Kollegen aus Frankreich haben unterdessen die erste interaktive Online-Datei für Metallvokommen in Europa entwickelt. Und das ist noch nicht alles, weiß Daniel Cassard, ebenfalls Geologe: “Jedes Vorkommen wird durch etwas mehr als 40 Felder und damit sehr detailliert dargestellt: Typologie, geologische Beschaffenheit, aber auch das Ausmaß der Reserven, der tatsächliche Erzgehalt. Dasselbe können wir mit dem zu erwartenden Abraum, also dem nicht verwendbaren Förderanteil machen. Dieser früher als Müll behandelte Abraum kann Substanzen enthalten, die für uns heute interessant sind – für die Herstellung von Mobiltelefonen, zum Beispiel. Auf europäischer Ebene werden sie als kritisch oder strategisch bezeichnet. Andere sprechen von Grünem Metall, weil diese den Energiebedarf bestimmter Technologien senken können.“

Solcher Müll ist genau, wonach Eberhard Janneck aus Deutschland sucht. Die von ihm entwickelte Methode ermöglicht die Umwandlung von eisenreichem Mineralabfall in Farbpigmente und in anderes Baumaterial: “In dieser Flasche habe ich ein typisches Beispiel für Minenabwasser. Es ist reich an Säuren und Sulfaten. Die einzigen in diesem Umfeld lebensfähigen Lebewesen sind Bakterien. Sie können Eisen oxidieren lassen. Die Bakterien werden in einem isolierten Reaktor verbracht, wo ihre Aktivität für uns kontrollierbar ist. Am Ende gewinnen wir dieses Material, das wir zu mehreren nützlichen Zecken gebrauchen können. Wir können damit zum Beispiel Klinker und auch Farbmittel herstellen.”

Polnische Wissenschaftler wiederum haben eine Methode entwickelt, Nanopartikel des Minenabraums in Rhenium, ein widerstandsfähiges Metall zu verwandeln. Dabei wird Rhenium mit Kobald und Nickel vermischt. Somit entstehen Superlegierungen. Diese finden dann in der Luft- und Raumfahrttechnik Verwendung, so in der Produktion von Jetturbinen.

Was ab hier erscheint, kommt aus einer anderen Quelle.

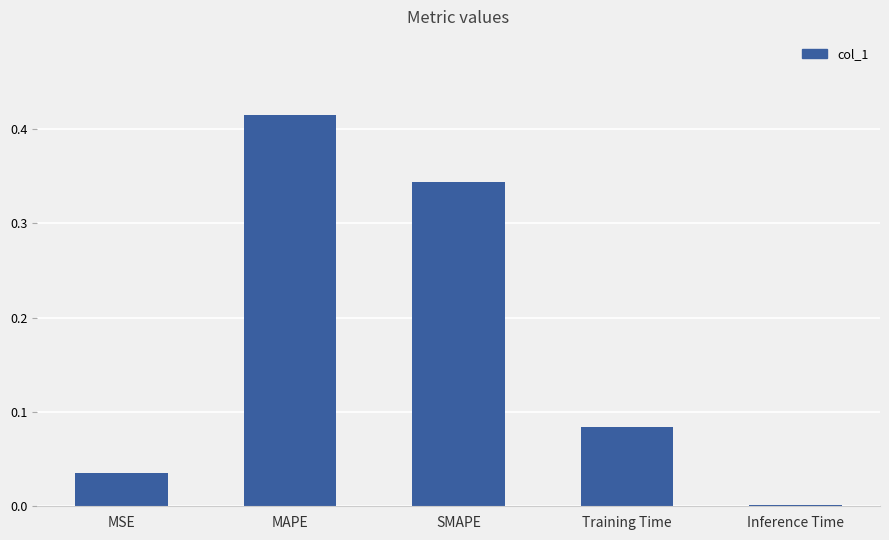

Between Training Time and Inference Time, which is larger?

Training Time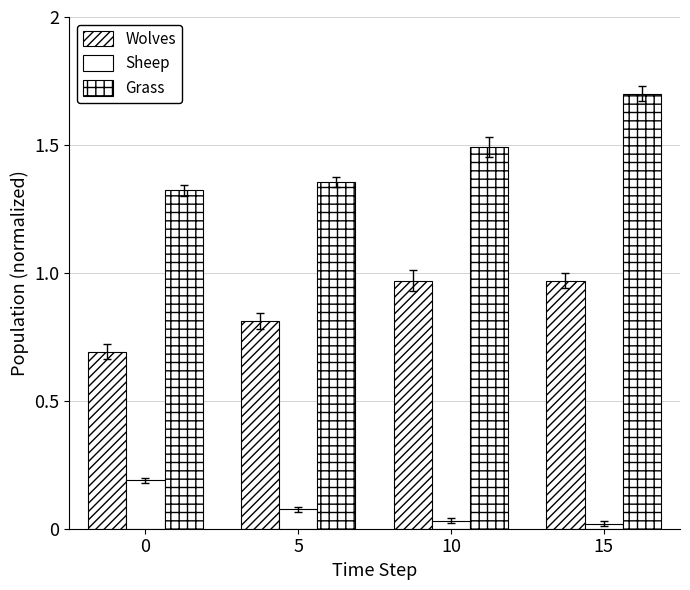

The value of Wolves at 5 is 1.2. True or false?

False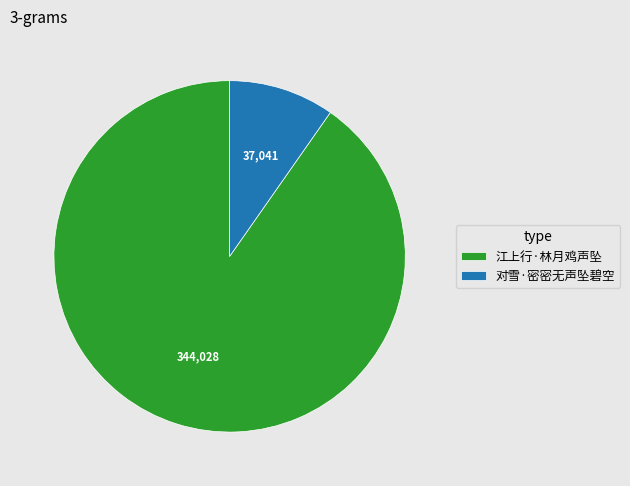

Rank the categories by value from lowest to highest.

对雪·密密无声坠碧空, 江上行·林月鸡声坠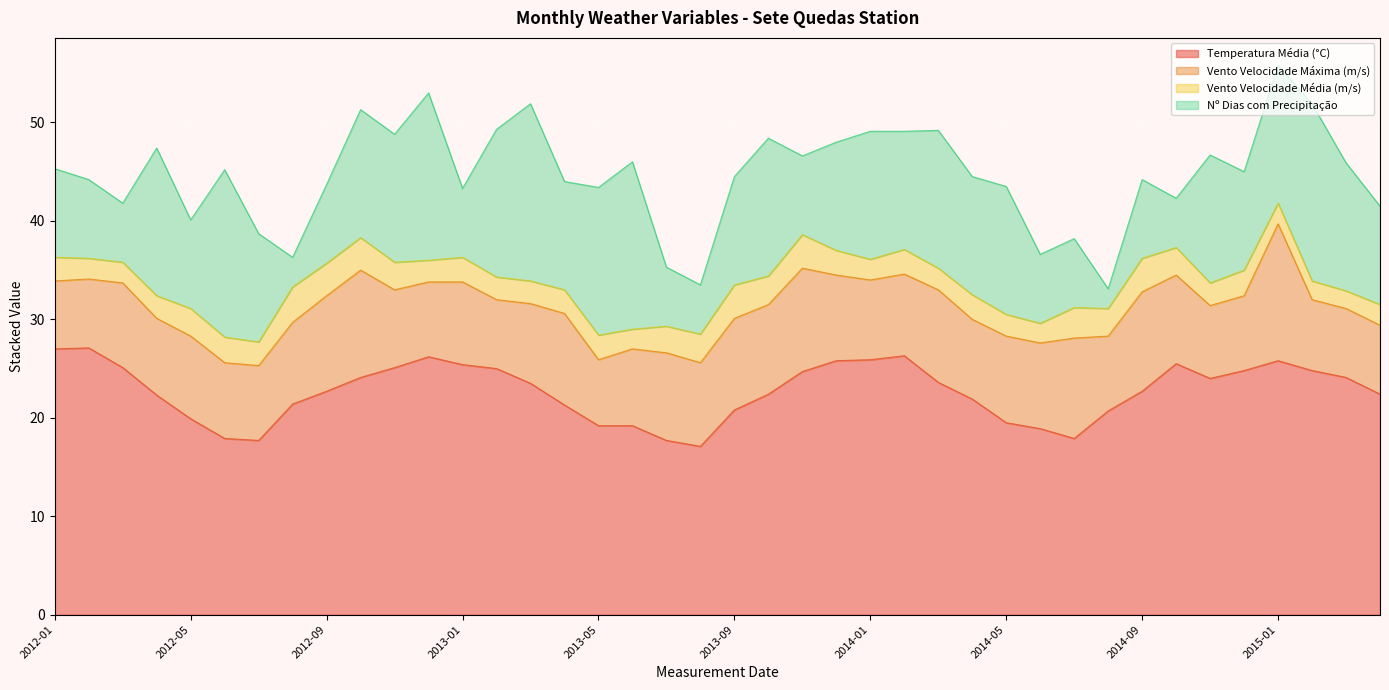

Where is the first local minimum for Numero_de_dias_precip?

2012-03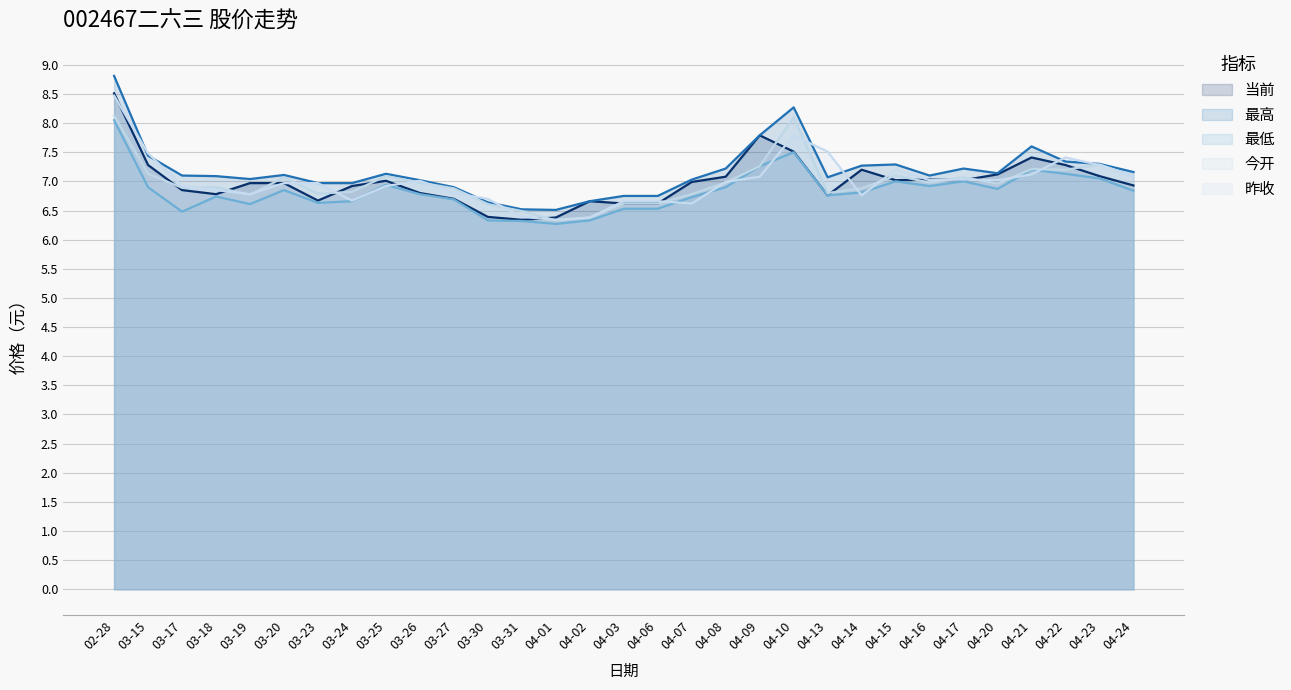

What is the total value across all series at 04-22?

36.4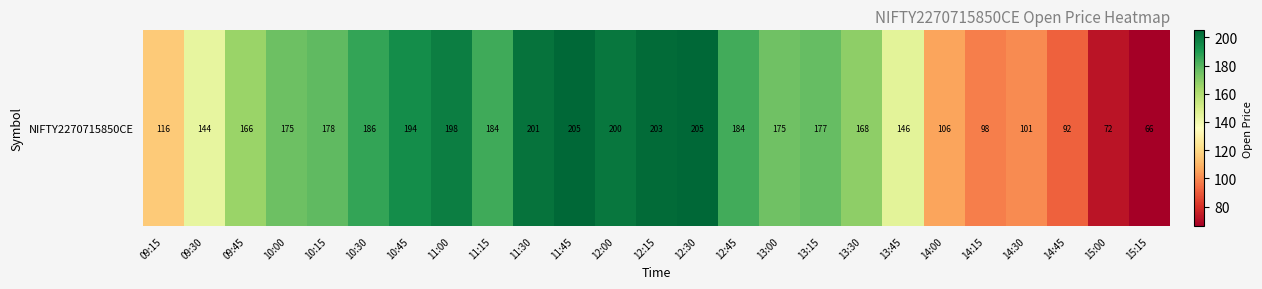

What is the difference between the second highest and second lowest values?

132.7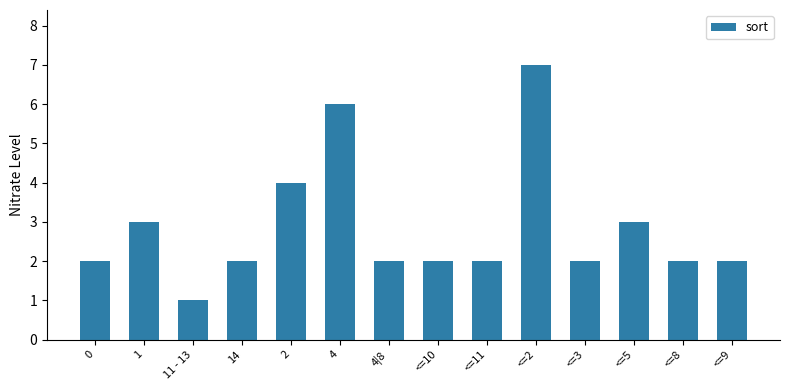

What is the difference between the maximum and minimum values?

6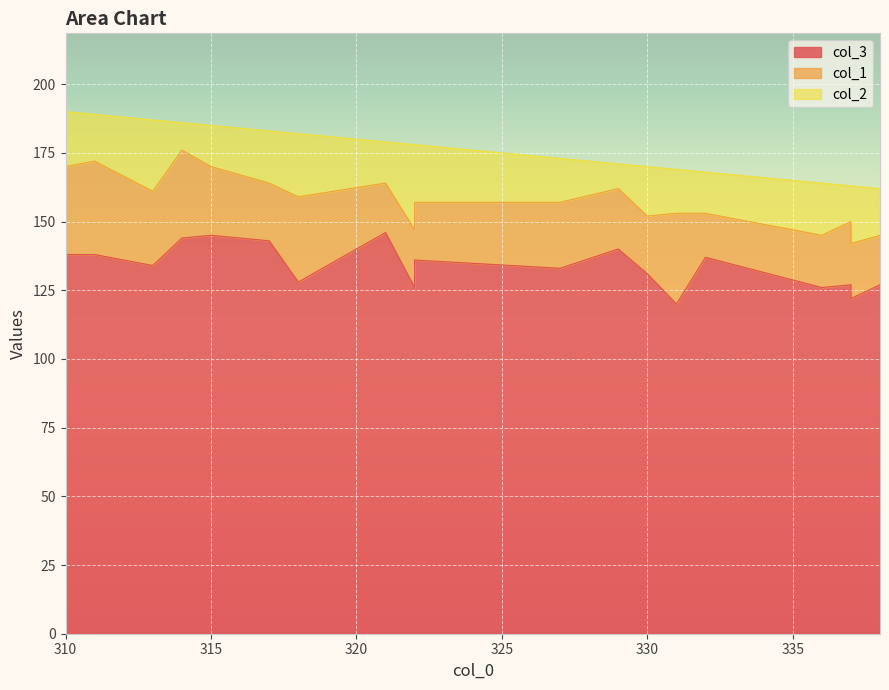

Which series has the largest range (max minus min)?

col_3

Nicht zuletzt wollen Wissenschaftler auch zu einem umweltverträglicherem Bergbau beitragen. In Europas größter Erzmine in Polen werden jedes Jahr rund elf Millionen Tonnen gefördert: hauptsächlich Kupfer, aber auch Silber und Gold. Mehr als 2000 Kumpel sind hier täglich im Einsatz. Die Forscher hier möchten wissen, wie ökologisch der Abbau von Erzen in Zukunft sein kann. Bisher seien die Ergebnisse recht ermutigend, so Gabor Gaál, Koordinator der polnischen Forschergruppe: “Wir haben bakteriologische Methoden entwickelt, um das saure Minenabwasser nutzbar zu machen. Zunächst entziehen wir dem Wasser seine Metallanteile. Dann wird das Wasser selbst gereinigt und kann dann beispielsweise zur Berieselung eingesetzt werden. Wir können so den Minenabraum nutzen und gleichzeitig zur Säuberung des umliegenden Terrains beitragen. Bis jetzt ist es nur ein erster Schritt, der uns aber hoffentlich Richtung Zukunft bringen wird.”

Eine Zukunft, von der sich Wissenschaftler die Erschließung immer neuer Metallvorkommen erhoffen.